New Figures Show A Rise In Young People's Mental Health Problems Since 2004

NHS Digital has released new data which looked at the prevalence of mental health problems among children and young people between the ages of 2-19.

This was the first data of its kind to be released about the number of young people experiencing mental health problems since 2004, and it found that:

  • One in eight (12.8%) children and young people aged between five and 19 has a diagnosable mental health condition
  • The prevalence of 5-15 year olds experiencing emotional disorders (including anxiety and depression) has increased by 48% – from 3.9% in 2004 to 5.8% in 2017.
  • Nearly a quarter (22.4%) of young women aged 17-19 has an emotional disorder
  • A third (34.9%) of the young people aged 14 to 19-years-old who identified as lesbian, gay, bisexual or with another sexual identity had a mental health condition, as opposed to 13.2% of those who identified as heterosexual.
  • Only a quarter (25.2%) of 5-19 year olds with a mental health condition had contact with mental health specialists in the past year, meaning that three-quarters hadn’t had any contact with mental health services.

Emma Thomas, our Chief Executive, said:

“Today’s report shows how widespread mental health problems are among children and young people – and, against current targets, more than two-thirds won’t be able to access NHS support.
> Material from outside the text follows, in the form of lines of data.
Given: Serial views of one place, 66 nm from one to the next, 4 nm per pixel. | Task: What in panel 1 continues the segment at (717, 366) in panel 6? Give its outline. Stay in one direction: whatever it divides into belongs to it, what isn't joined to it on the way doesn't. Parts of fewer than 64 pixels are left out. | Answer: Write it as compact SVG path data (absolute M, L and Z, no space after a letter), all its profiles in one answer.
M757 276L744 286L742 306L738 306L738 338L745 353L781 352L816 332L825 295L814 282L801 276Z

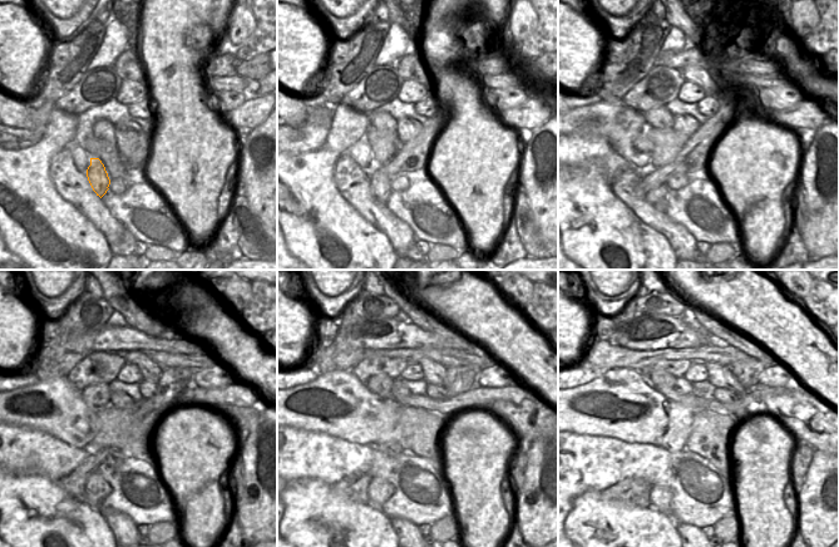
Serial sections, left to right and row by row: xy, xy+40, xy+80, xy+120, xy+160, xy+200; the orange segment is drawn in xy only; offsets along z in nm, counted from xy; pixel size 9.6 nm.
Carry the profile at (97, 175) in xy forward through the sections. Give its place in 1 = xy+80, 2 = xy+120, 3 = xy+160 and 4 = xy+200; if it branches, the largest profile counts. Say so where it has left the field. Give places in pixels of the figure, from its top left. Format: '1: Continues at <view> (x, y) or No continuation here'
1: Continues at xy+80 (659, 198)
2: Continues at xy+120 (98, 489)
3: Continues at xy+160 (380, 491)
4: Continues at xy+200 (660, 497).

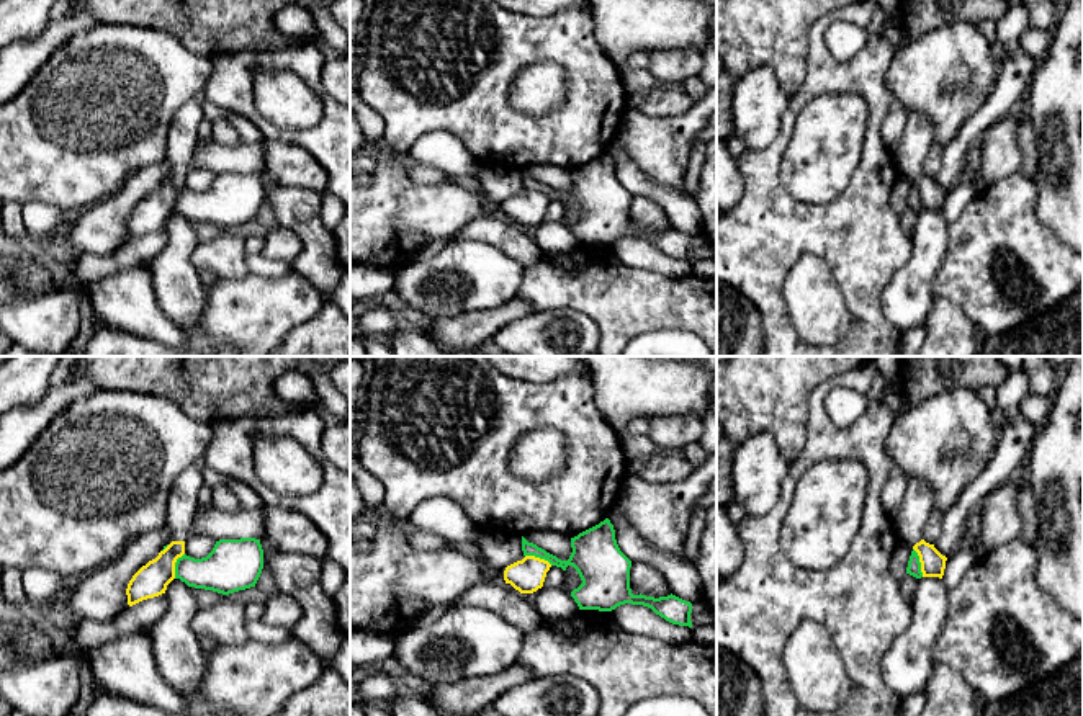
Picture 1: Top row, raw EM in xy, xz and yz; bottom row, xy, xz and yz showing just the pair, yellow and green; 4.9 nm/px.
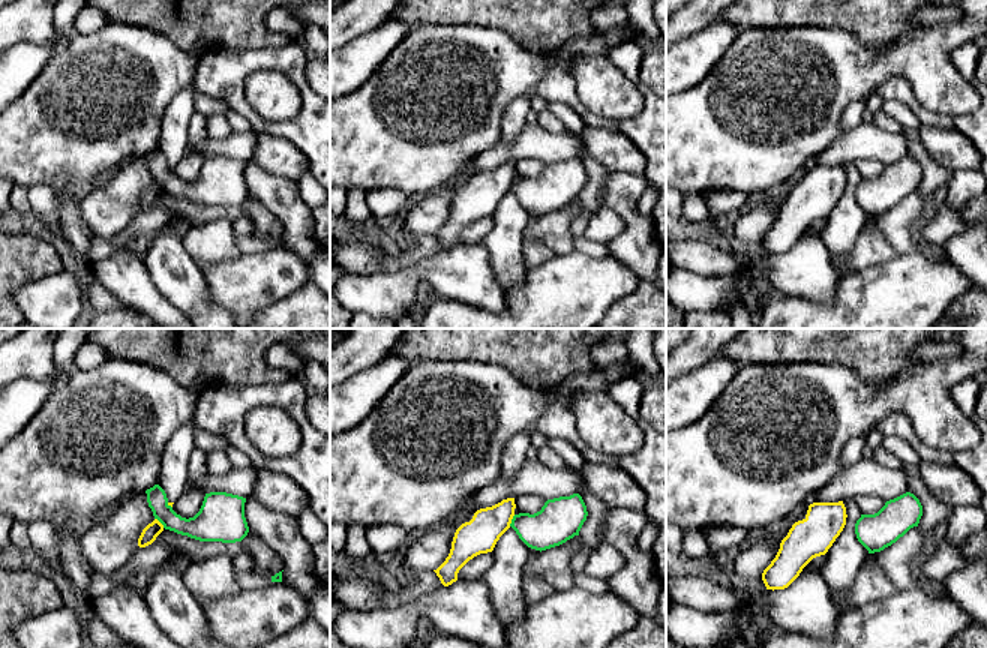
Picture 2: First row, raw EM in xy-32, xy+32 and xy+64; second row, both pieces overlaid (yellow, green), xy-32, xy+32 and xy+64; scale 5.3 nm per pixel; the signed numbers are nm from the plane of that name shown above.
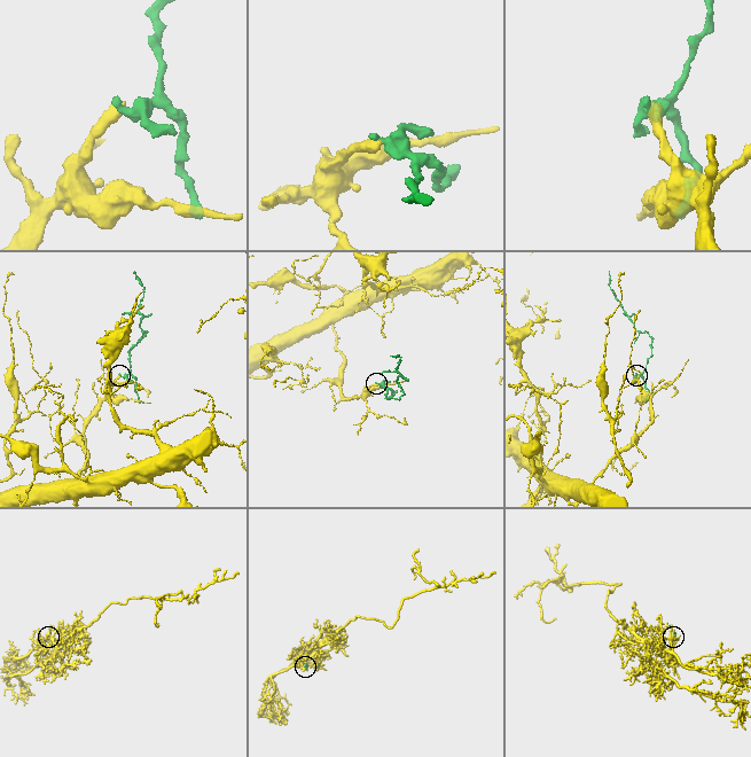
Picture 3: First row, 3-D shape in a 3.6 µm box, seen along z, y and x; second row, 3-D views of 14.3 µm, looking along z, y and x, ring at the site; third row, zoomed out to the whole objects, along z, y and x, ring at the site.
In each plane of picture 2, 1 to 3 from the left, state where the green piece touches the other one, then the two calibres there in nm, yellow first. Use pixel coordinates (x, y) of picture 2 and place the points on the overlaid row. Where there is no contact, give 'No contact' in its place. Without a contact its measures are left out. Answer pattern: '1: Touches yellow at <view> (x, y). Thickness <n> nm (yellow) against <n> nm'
1: Touches yellow at xy-32 (159, 522). Thickness 90 nm (yellow) against 170 nm
2: Touches yellow at xy+32 (510, 521). Thickness 190 nm (yellow) against 220 nm
3: No contact

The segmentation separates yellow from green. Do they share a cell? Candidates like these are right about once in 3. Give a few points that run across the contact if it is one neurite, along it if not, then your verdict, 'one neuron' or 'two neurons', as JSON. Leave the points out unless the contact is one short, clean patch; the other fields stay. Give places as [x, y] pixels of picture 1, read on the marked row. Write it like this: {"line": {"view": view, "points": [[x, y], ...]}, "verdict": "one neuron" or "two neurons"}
{"line": {"view": "yz", "points": [[913, 548], [923, 576]]}, "verdict": "two neurons"}

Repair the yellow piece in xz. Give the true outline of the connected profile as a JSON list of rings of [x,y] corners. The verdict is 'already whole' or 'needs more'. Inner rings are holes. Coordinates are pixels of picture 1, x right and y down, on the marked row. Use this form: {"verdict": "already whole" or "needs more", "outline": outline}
{"verdict": "already whole", "outline": [[[525,556],[506,567],[504,580],[510,584],[520,593],[533,593],[543,587],[546,572],[551,564],[535,556]]]}

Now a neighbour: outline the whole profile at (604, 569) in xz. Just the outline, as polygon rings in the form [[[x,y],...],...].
[[[609,518],[571,538],[573,553],[568,561],[546,553],[522,536],[524,556],[535,556],[566,571],[573,566],[582,584],[571,592],[579,610],[612,611],[620,605],[643,605],[666,621],[692,628],[692,603],[676,595],[633,595],[630,588],[631,561],[620,551]]]

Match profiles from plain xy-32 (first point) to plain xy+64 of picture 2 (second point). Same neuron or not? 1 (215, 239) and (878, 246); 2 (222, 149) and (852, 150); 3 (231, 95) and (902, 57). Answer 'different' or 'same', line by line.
1: different
2: same
3: different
We hear every day on our Parents Helpline about the devastating effects of long waiting times and high thresholds for treatment. Despite some improvements in recent years, services remain inconsistent and overstretched – and this needs to change."

That’s why it’s crucial that children’s mental health is a priority in the new NHS Long Term Plan.

"That’s why it’s crucial that children’s mental health is a priority in the new NHS Long Term Plan. We need more investment in specialist services, as well as better early intervention for children and families in local communities.”